Here are the forecast errors for these ten out-of-sample cases.

3PRFforecasterror

Not bad for a first implementation.

 Why Is Three Pass Regression Important?

3PRF is a fairly “clean” solution to an important problem, relating to the issue of “many predictors” in macroeconomics and other business research.

Noting that if the predictors number near or more than the number of observations, the standard ordinary least squares (OLS) forecaster is known to be poorly behaved or nonexistent, the authors write,

How, then, does one effectively use vast predictive information? A solution well known in the economics literature views the data as generated from a model in which latent factors drive the systematic variation of both the forecast target, y, and the matrix of predictors, X. In this setting, the best prediction of y is infeasible since the factors are unobserved. As a result, a factor estimation step is required. The literature’s benchmark method extracts factors that are significant drivers of variation in X and then uses these to forecast y. Our procedure springs from the idea that the factors that are relevant to y may be a strict subset of all the factors driving X. Our method, called the three-pass regression filter (3PRF), selectively identifies only the subset of factors that influence the forecast target while discarding factors that are irrelevant for the target but that may be pervasive among predictors. The 3PRF has the advantage of being expressed in closed form and virtually instantaneous to compute.

So, there are several advantages, such as (1) the solution can be expressed in closed form (in fact as one complicated but easily computable matrix expression), and (2) there is no need to employ maximum likelihood estimation.

Furthermore, 3PRF may outperform other approaches, such as principal components regression or partial least squares.

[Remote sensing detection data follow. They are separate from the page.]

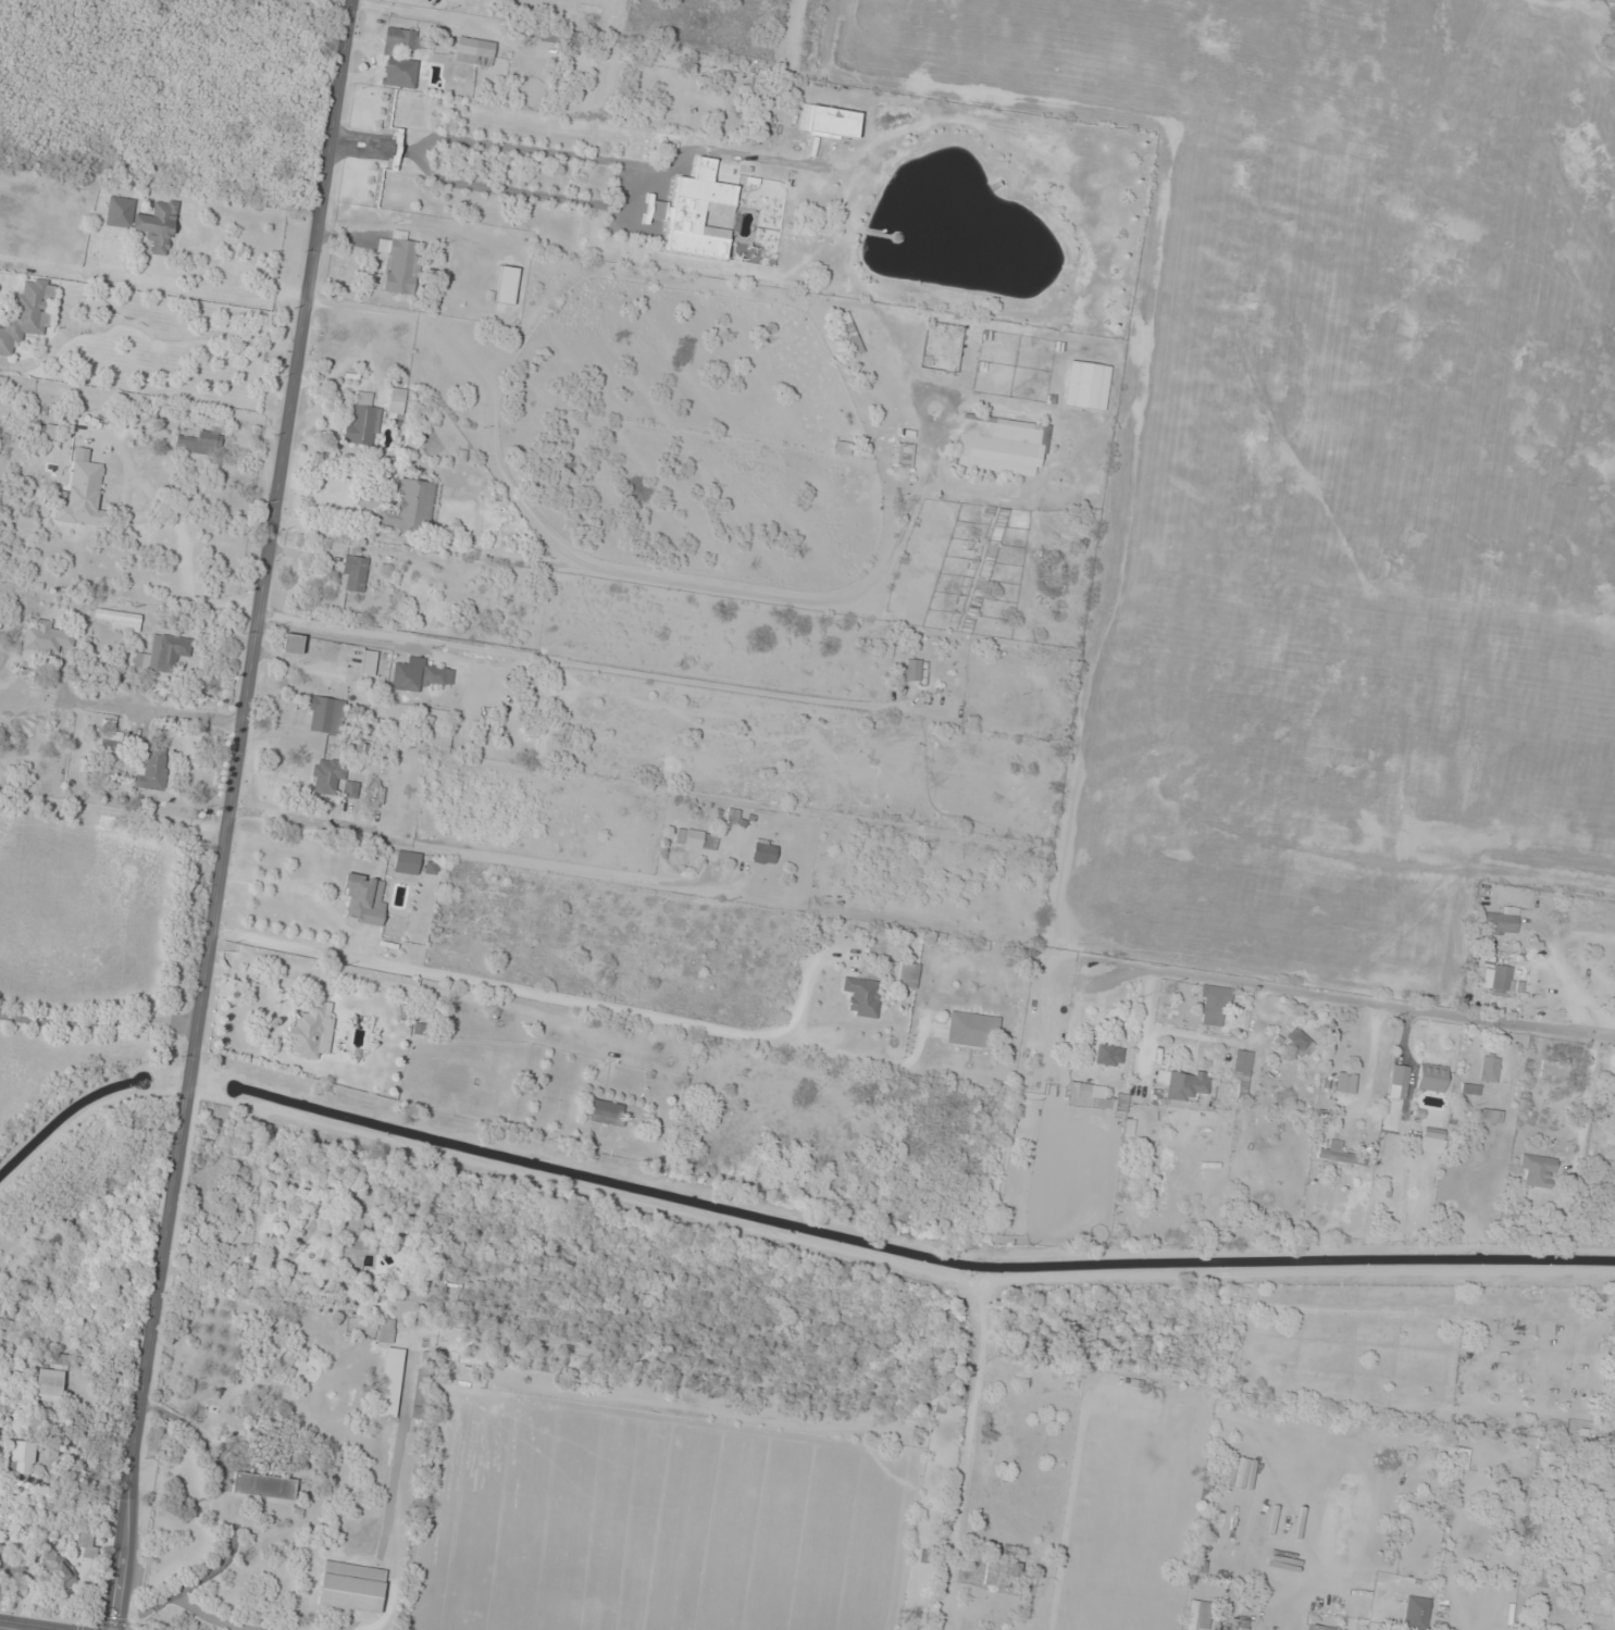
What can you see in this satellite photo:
building: (560, 36)
building: (402, 39)
building: (474, 50)
building: (399, 72)
building: (833, 122)
building: (698, 213)
building: (144, 221)
building: (400, 263)
road: (212, 266)
building: (506, 285)
building: (27, 313)
road: (63, 325)
building: (849, 333)
road: (181, 335)
building: (1087, 385)
building: (363, 420)
building: (200, 443)
building: (1001, 445)
building: (83, 495)
building: (410, 506)
road: (180, 530)
building: (984, 569)
building: (353, 573)
road: (603, 583)
building: (120, 619)
building: (45, 637)
building: (292, 643)
building: (163, 653)
building: (1020, 656)
building: (368, 662)
building: (909, 669)
building: (418, 674)
building: (325, 714)
building: (151, 770)
building: (331, 777)
road: (228, 814)
building: (694, 838)
building: (763, 851)
building: (406, 862)
building: (364, 898)
building: (1502, 922)
building: (907, 974)
building: (1497, 980)
building: (862, 996)
road: (554, 997)
road: (1406, 1001)
building: (1214, 1005)
building: (973, 1029)
building: (310, 1030)
building: (1300, 1042)
building: (1109, 1054)
building: (1488, 1068)
building: (1241, 1070)
building: (1554, 1070)
building: (1430, 1077)
building: (1397, 1081)
building: (1344, 1082)
building: (1183, 1083)
building: (1470, 1089)
building: (1094, 1098)
building: (605, 1112)
building: (1489, 1115)
building: (1432, 1132)
building: (1428, 1144)
building: (1339, 1154)
building: (1537, 1170)
building: (357, 1239)
building: (386, 1330)
building: (390, 1382)
building: (48, 1385)
building: (1609, 1436)
building: (20, 1458)
building: (1462, 1458)
building: (263, 1486)
building: (86, 1544)
building: (56, 1569)
building: (1001, 1573)
building: (1540, 1575)
building: (1415, 1613)
building: (1198, 1614)
building: (1317, 1627)
road: (12, 1628)

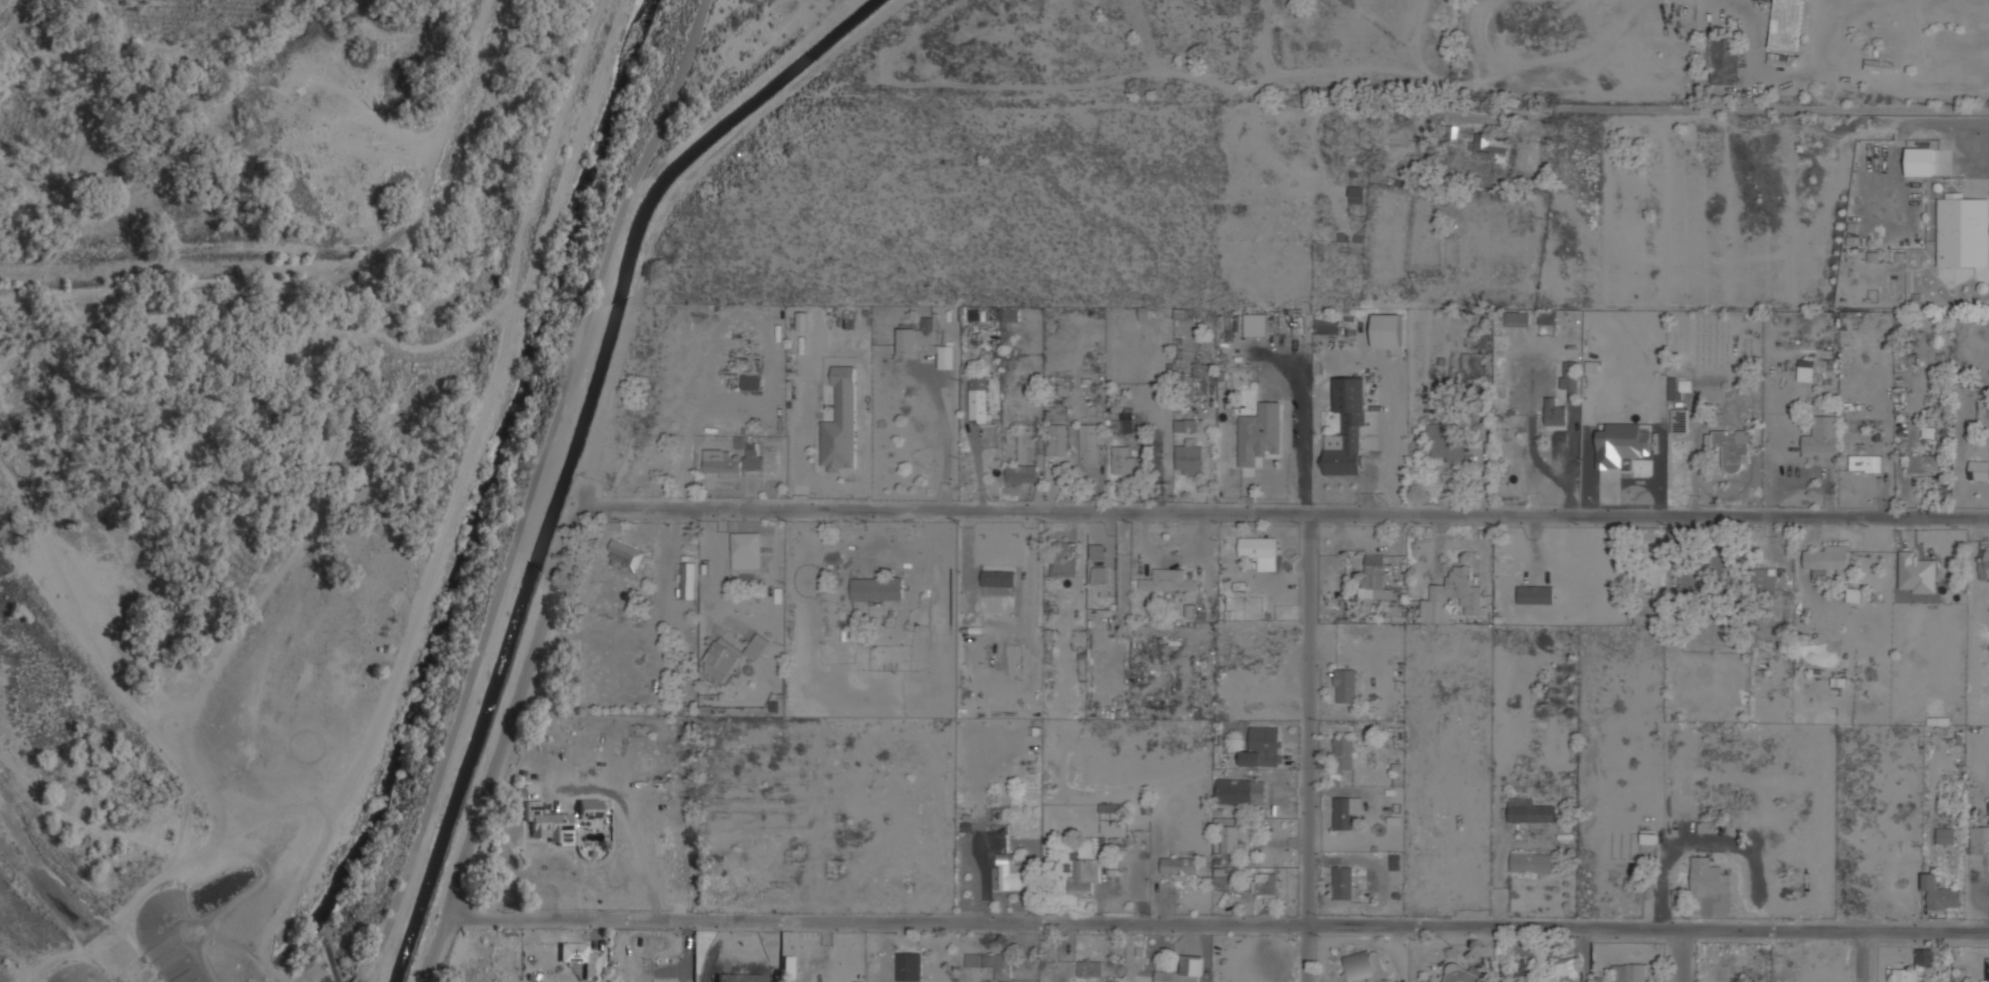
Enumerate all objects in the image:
building: (1786, 24)
building: (1722, 59)
building: (1782, 59)
building: (1878, 64)
road: (1649, 131)
building: (1488, 145)
building: (1921, 160)
building: (1356, 194)
building: (1963, 231)
building: (1011, 315)
building: (1518, 318)
building: (1547, 318)
building: (1326, 324)
building: (1387, 330)
building: (919, 336)
building: (947, 355)
building: (1201, 378)
building: (1571, 378)
building: (751, 382)
building: (1640, 388)
building: (1674, 388)
building: (979, 400)
building: (1555, 412)
building: (1680, 420)
building: (841, 422)
building: (1186, 424)
building: (1347, 429)
building: (1259, 433)
building: (1643, 437)
building: (1822, 437)
building: (1058, 439)
building: (1090, 442)
building: (1446, 442)
building: (1731, 448)
building: (1189, 458)
building: (734, 459)
building: (1599, 459)
building: (1124, 460)
building: (1866, 463)
building: (1925, 463)
building: (1645, 464)
building: (1979, 469)
building: (1023, 473)
road: (531, 491)
road: (1301, 514)
building: (1258, 546)
building: (747, 550)
building: (626, 556)
building: (1065, 558)
building: (1827, 560)
building: (1985, 561)
building: (1510, 564)
building: (999, 567)
building: (1917, 572)
building: (1375, 575)
building: (1705, 575)
building: (998, 578)
building: (1764, 578)
building: (1168, 579)
building: (687, 580)
building: (1101, 580)
building: (877, 588)
building: (1456, 591)
building: (1535, 594)
building: (1854, 595)
building: (1397, 611)
building: (757, 645)
building: (722, 660)
building: (1345, 685)
building: (1263, 746)
road: (1313, 748)
building: (1344, 750)
road: (188, 771)
building: (1240, 790)
building: (1110, 807)
building: (590, 808)
building: (1988, 809)
building: (1346, 810)
building: (1530, 810)
road: (629, 821)
building: (550, 823)
building: (1946, 835)
building: (1232, 839)
building: (1980, 840)
building: (1103, 844)
building: (1533, 861)
building: (1179, 864)
building: (1013, 873)
building: (1085, 874)
building: (1709, 877)
building: (1343, 882)
building: (1268, 886)
building: (1940, 894)
road: (129, 909)
road: (1220, 925)
road: (437, 947)
road: (1583, 956)
building: (1925, 956)
building: (581, 957)
road: (1681, 957)
road: (1862, 957)
building: (991, 963)
building: (911, 965)
building: (788, 966)
building: (1365, 966)
building: (1091, 968)
building: (1524, 968)
building: (1564, 968)
building: (1985, 969)
building: (1185, 970)
building: (1631, 972)
building: (1459, 974)
building: (1906, 975)
building: (739, 978)
building: (1956, 981)

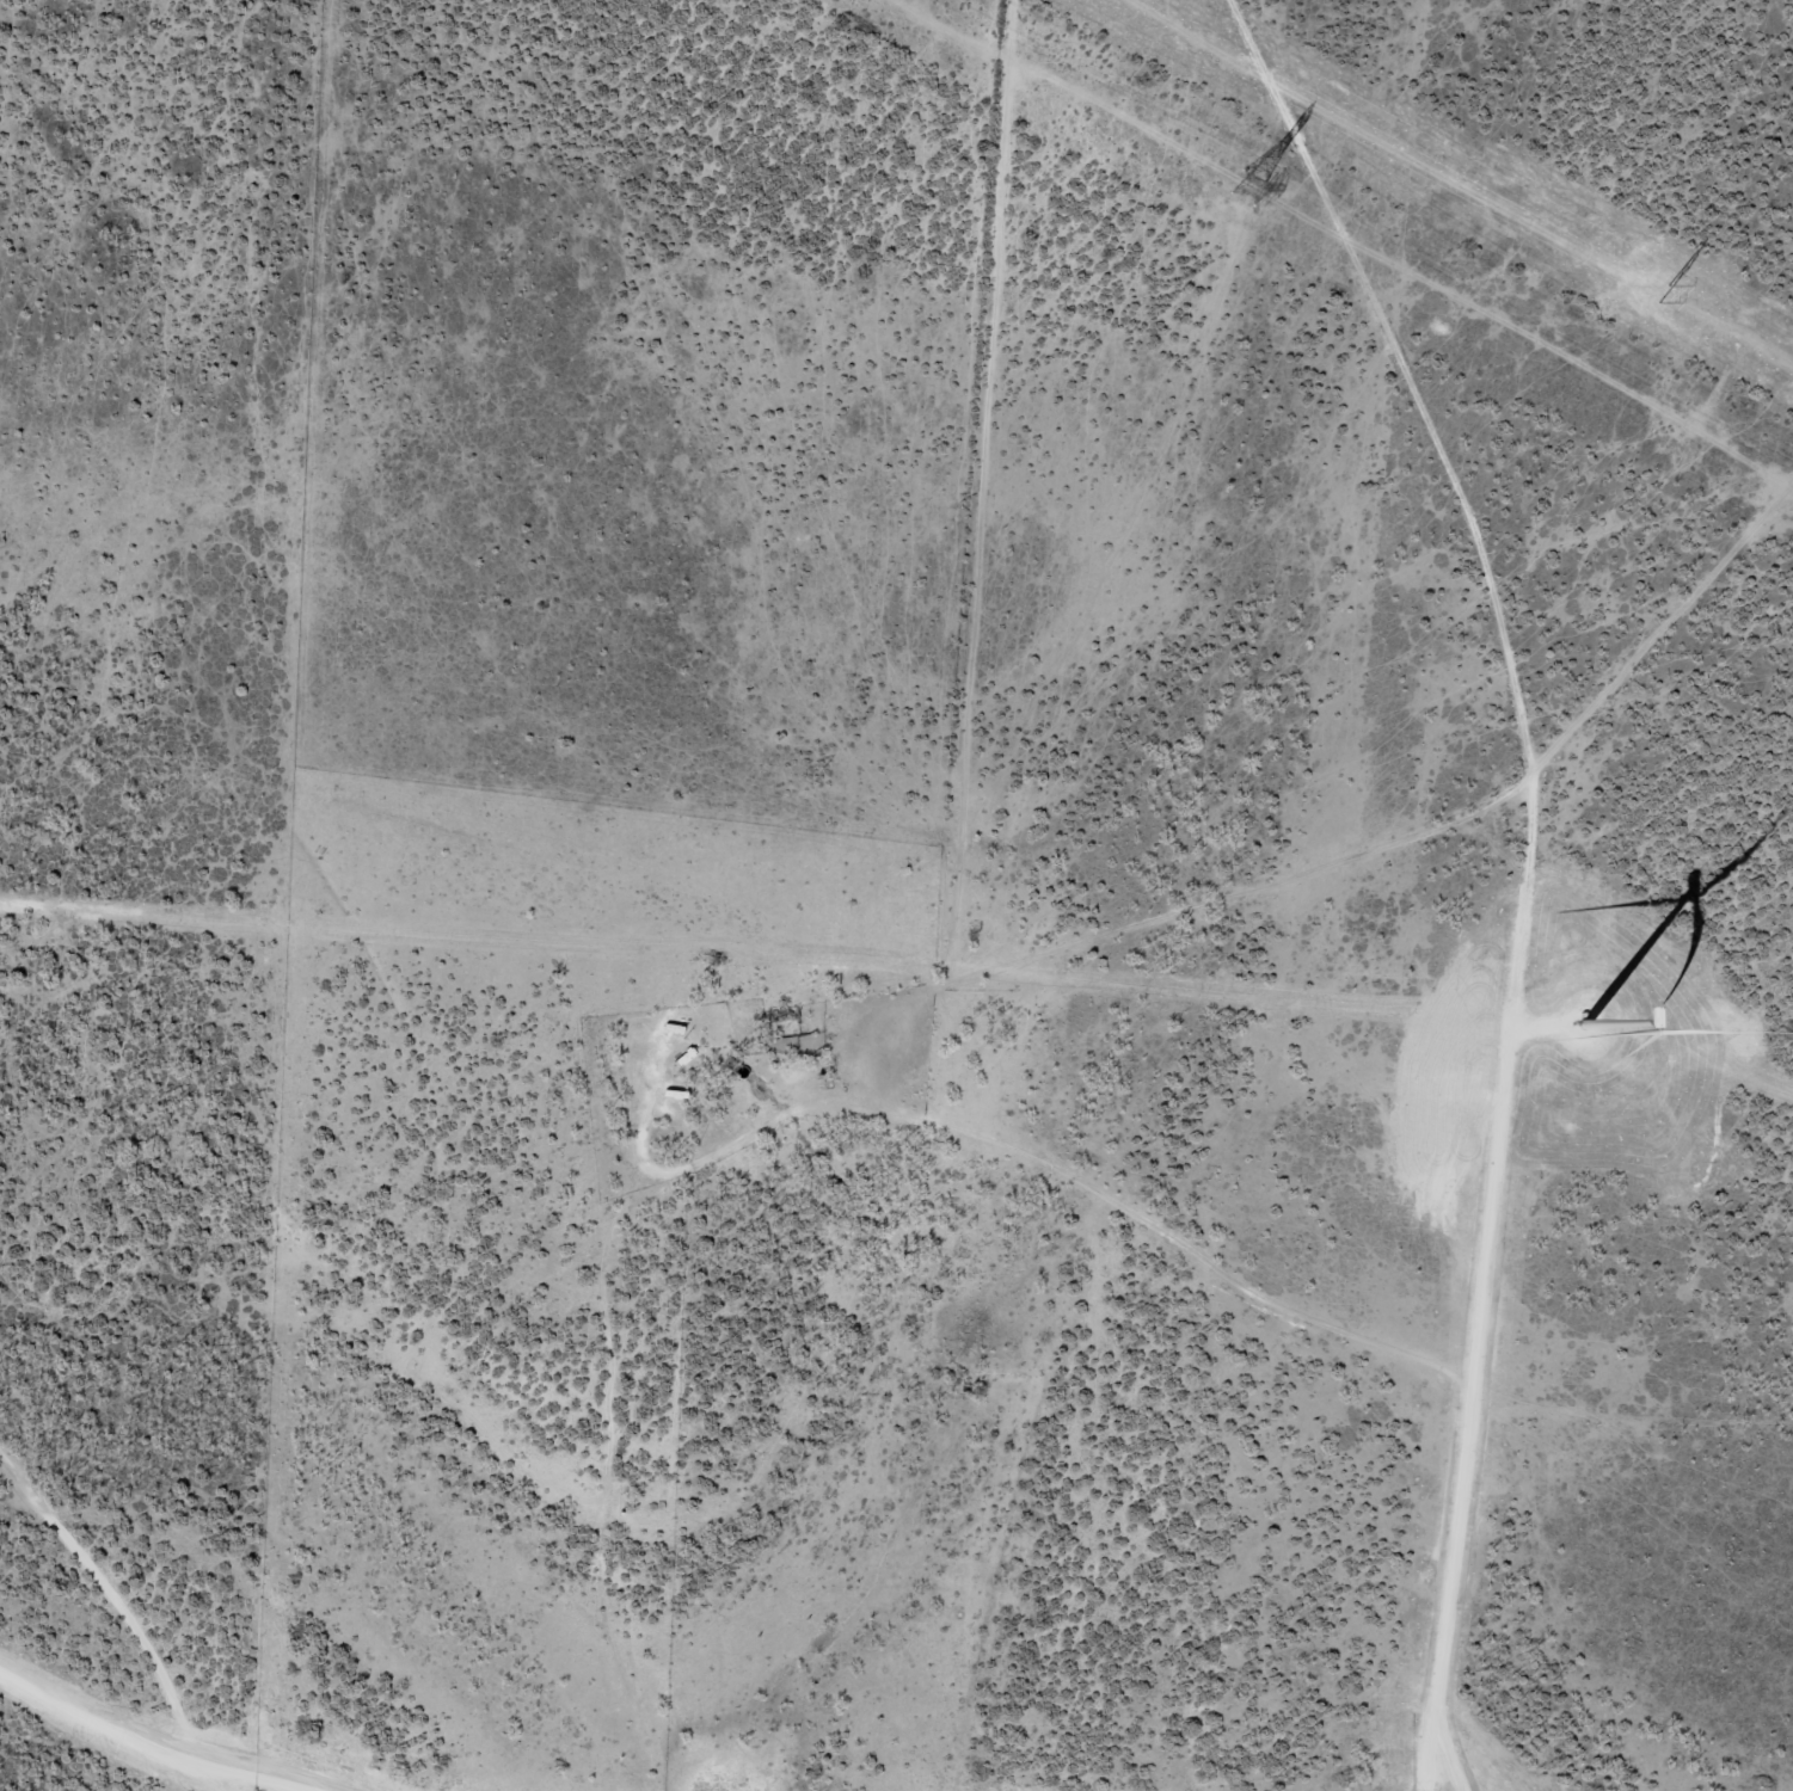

The paper illustrates the forecasting performance of 3PRF with real-world examples (as well as simulations). The first relates to forecasts of macroeconomic variables using data such as from the Mark Watson database mentioned previously in this blog. The second application relates to predicting asset prices, based on a factor model that ties individual assets’ price-dividend ratios to aggregate stock market fluctuations in order to uncover investors’ discount rates and dividend growth expectations.